Athletes in all areas of sport use coaches. They use them when first learning, when they get stuck behind some poor habit that becomes an obstacle and when they are flying high and simply what to do even better. In other words, for these people, coaching becomes an important part of their drive to success. For the many years during which I have been actively coaching within the business world the similarities are strikingly similar.
A large number of new clients have come from those in need. By this I mean those who …
- Feel frustrated by their lack of the personal success they strive to have
- Work for someone who values their skill, however, experiences certain traits that work against the person being successful in their current role
- Feel like they have lost their way to the goals that have been set for them or by them
A person in these situations look to the coached approach as one that will help them move beyond the various obstacles that have gotten in their way. That is what we, as coach and client, work together to do … identify the specific situations, uncover approaches that are tailored to the individual or the team, and take actions that will
enable one to move beyond their current place of ‘stuck’ while resuming the climb to maximized success.
However viewing coaching as a tool to aid only those sensing or aware of a problem is to short change the person and the value that coaching can and does provide. Therein lies a myth about the process. It is not simply addressing things that we find challenging and limiting. In fact, its’ true power is derived when we focus on furthering the positives and amplifying them to help the forward movement of our goals and successes.
I recently was contacted by a former coaching client some 2½ years since we ended our successful working relationship. The reason for his reaching out again was based on 3 key reasons:
- His position had changed from when we first worked together and he wanted to revisit various approaches he was using in order to explore some that might be more effective in this new role.
- He wanted to scale his mountain to greater heights now that he could see that higher level of what success could be.
- Having been successful to this point increased his appetite to heighten his position as a leader in his organization. He was confident that the use of coaching would significantly hasten the speed with which he could make his next leap.
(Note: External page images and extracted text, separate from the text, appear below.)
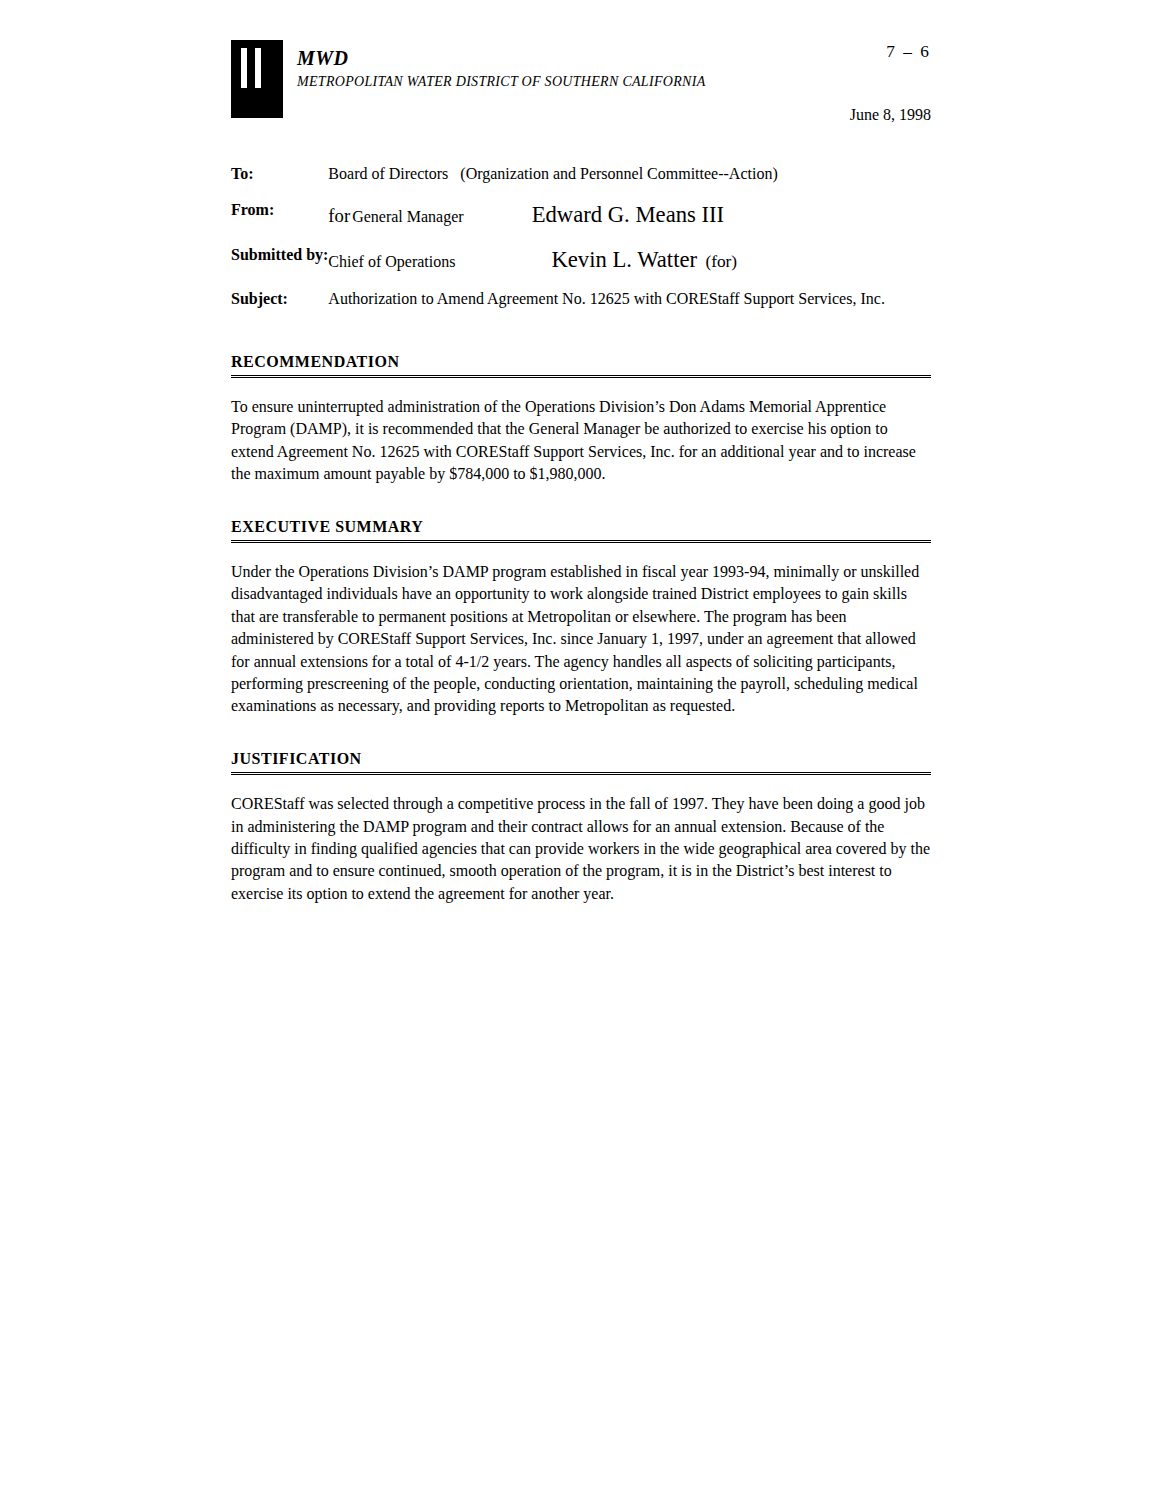7 – 6
MWD
METROPOLITAN WATER DISTRICT OF SOUTHERN CALIFORNIA
June 8, 1998
| To: | Board of Directors (Organization and Personnel Committee--Action) |
| From: | for General Manager Edward G. Means III |
| Submitted by: | Chief of Operations Kevin L. Watter (for) |
| Subject: | Authorization to Amend Agreement No. 12625 with COREStaff Support Services, Inc. |
RECOMMENDATION
To ensure uninterrupted administration of the Operations Division’s Don Adams Memorial Apprentice Program (DAMP), it is recommended that the General Manager be authorized to exercise his option to extend Agreement No. 12625 with COREStaff Support Services, Inc. for an additional year and to increase the maximum amount payable by $784,000 to $1,980,000.
EXECUTIVE SUMMARY
Under the Operations Division’s DAMP program established in fiscal year 1993-94, minimally or unskilled disadvantaged individuals have an opportunity to work alongside trained District employees to gain skills that are transferable to permanent positions at Metropolitan or elsewhere. The program has been administered by COREStaff Support Services, Inc. since January 1, 1997, under an agreement that allowed for annual extensions for a total of 4-1/2 years. The agency handles all aspects of soliciting participants, performing prescreening of the people, conducting orientation, maintaining the payroll, scheduling medical examinations as necessary, and providing reports to Metropolitan as requested.
JUSTIFICATION
COREStaff was selected through a competitive process in the fall of 1997. They have been doing a good job in administering the DAMP program and their contract allows for an annual extension. Because of the difficulty in finding qualified agencies that can provide workers in the wide geographical area covered by the program and to ensure continued, smooth operation of the program, it is in the District’s best interest to exercise its option to extend the agreement for another year.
The work we did during this ‘revisit’ allowed us to focus on some key elements of this client’s work life. We were able to …
- Review and celebrate the things he had been doing that allowed his growth and related success. This is also an opportunity to recall some things that had slipped out of the routine that he felt he wanted to resurrect. In total it served to reawaken what had been achieved on our initial coaching endeavor.
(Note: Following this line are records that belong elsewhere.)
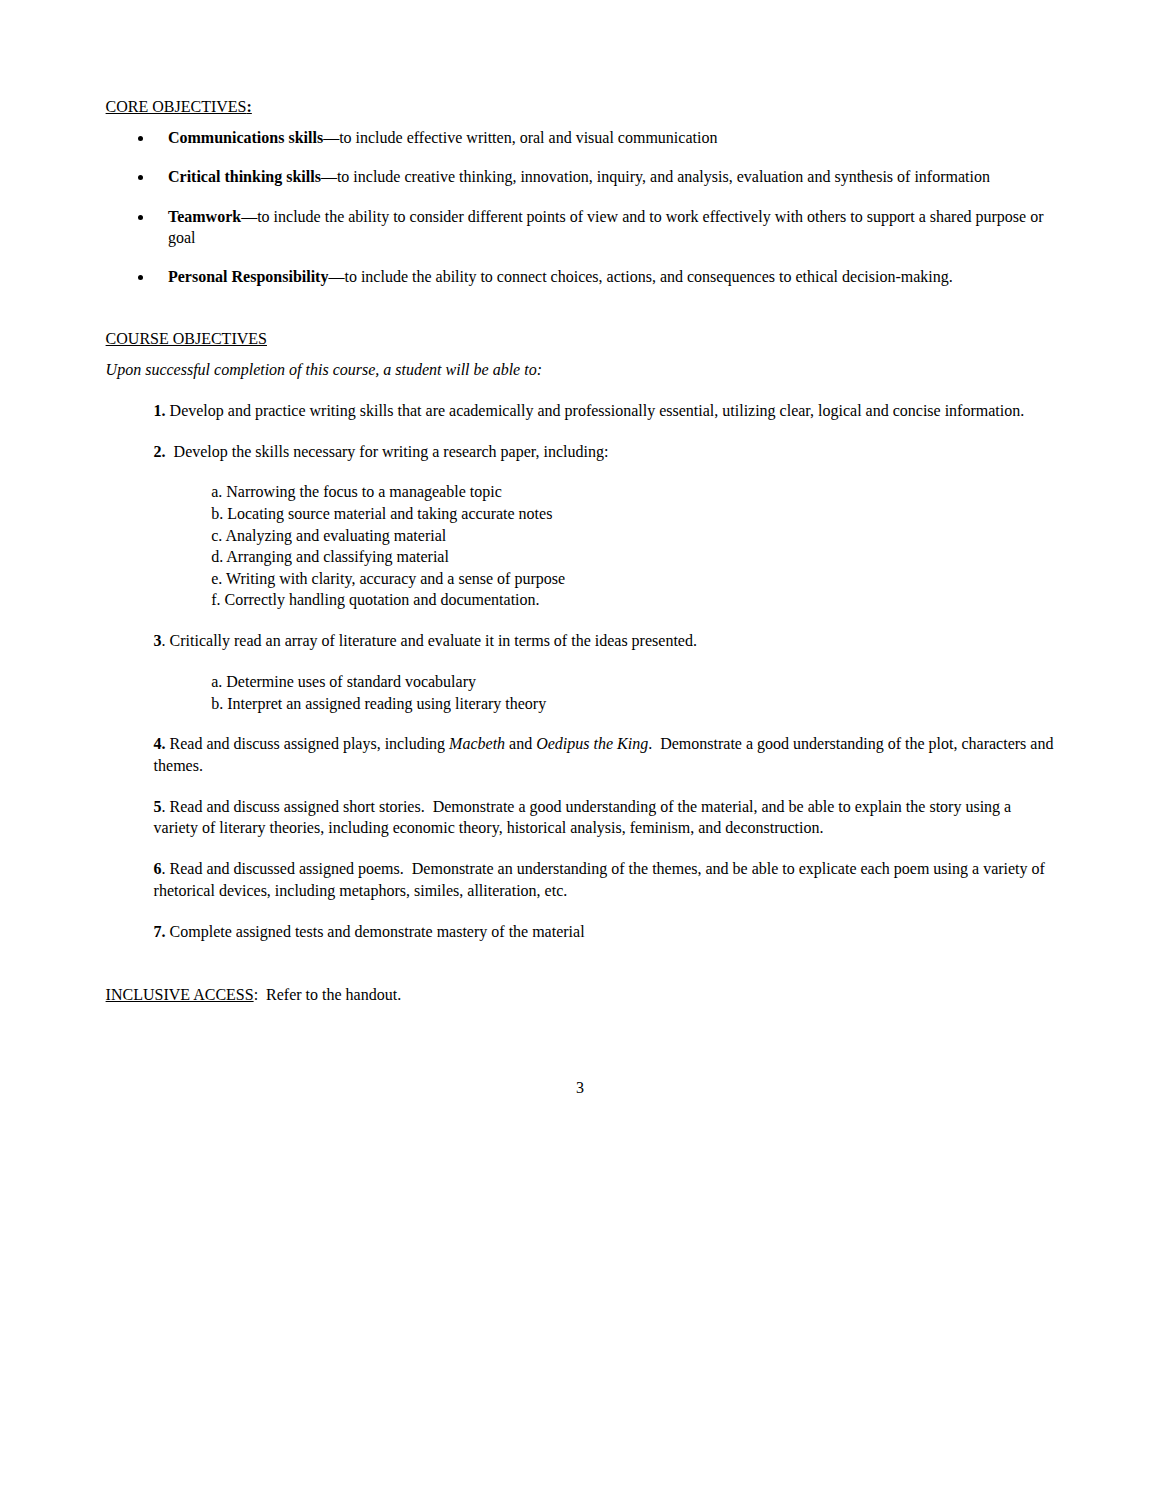CORE OBJECTIVES:
Communications skills—to include effective written, oral and visual communication
Critical thinking skills—to include creative thinking, innovation, inquiry, and analysis, evaluation and synthesis of information
Teamwork—to include the ability to consider different points of view and to work effectively with others to support a shared purpose or goal
Personal Responsibility—to include the ability to connect choices, actions, and consequences to ethical decision-making.
COURSE OBJECTIVES
Upon successful completion of this course, a student will be able to:
1. Develop and practice writing skills that are academically and professionally essential, utilizing clear, logical and concise information.
2. Develop the skills necessary for writing a research paper, including:
a. Narrowing the focus to a manageable topic
b. Locating source material and taking accurate notes
c. Analyzing and evaluating material
d. Arranging and classifying material
e. Writing with clarity, accuracy and a sense of purpose
f. Correctly handling quotation and documentation.
3. Critically read an array of literature and evaluate it in terms of the ideas presented.
a. Determine uses of standard vocabulary
b. Interpret an assigned reading using literary theory
4. Read and discuss assigned plays, including Macbeth and Oedipus the King. Demonstrate a good understanding of the plot, characters and themes.
5. Read and discuss assigned short stories. Demonstrate a good understanding of the material, and be able to explain the story using a variety of literary theories, including economic theory, historical analysis, feminism, and deconstruction.
6. Read and discussed assigned poems. Demonstrate an understanding of the themes, and be able to explicate each poem using a variety of rhetorical devices, including metaphors, similes, alliteration, etc.
7. Complete assigned tests and demonstrate mastery of the material
INCLUSIVE ACCESS: Refer to the handout.
3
- Define his next set of goals that would translate to taking him further on his climb. Undoubtedly, his plan for his future had changed because of his achievement to date and thus, revamping and expanding the vision was so appropriate and needed.
- Determine his personal plan for achieving his revamped intensions with valuable accountability built into his process.
There is no question that coaching is a valuable tool that helps individuals or leadership teams turn themselves around from a downward slide or just existing on flat terrain. And there is also no doubt that it can be extremely effective when used as such. However, when people use the coached approach to capitalize on the successes already realized to redefine that climb to their higher level they are taking advantage of an exciting and valuable aid to speeding up the process.
Being the end of 2016, I give you a challenge. Look at where you are today and as importantly, where you want to be in the next year or two. How might your use of coaching help you get ‘there’ sooner and more effectively? I hope you’ll agree that it’s worth serious thought and a conversation.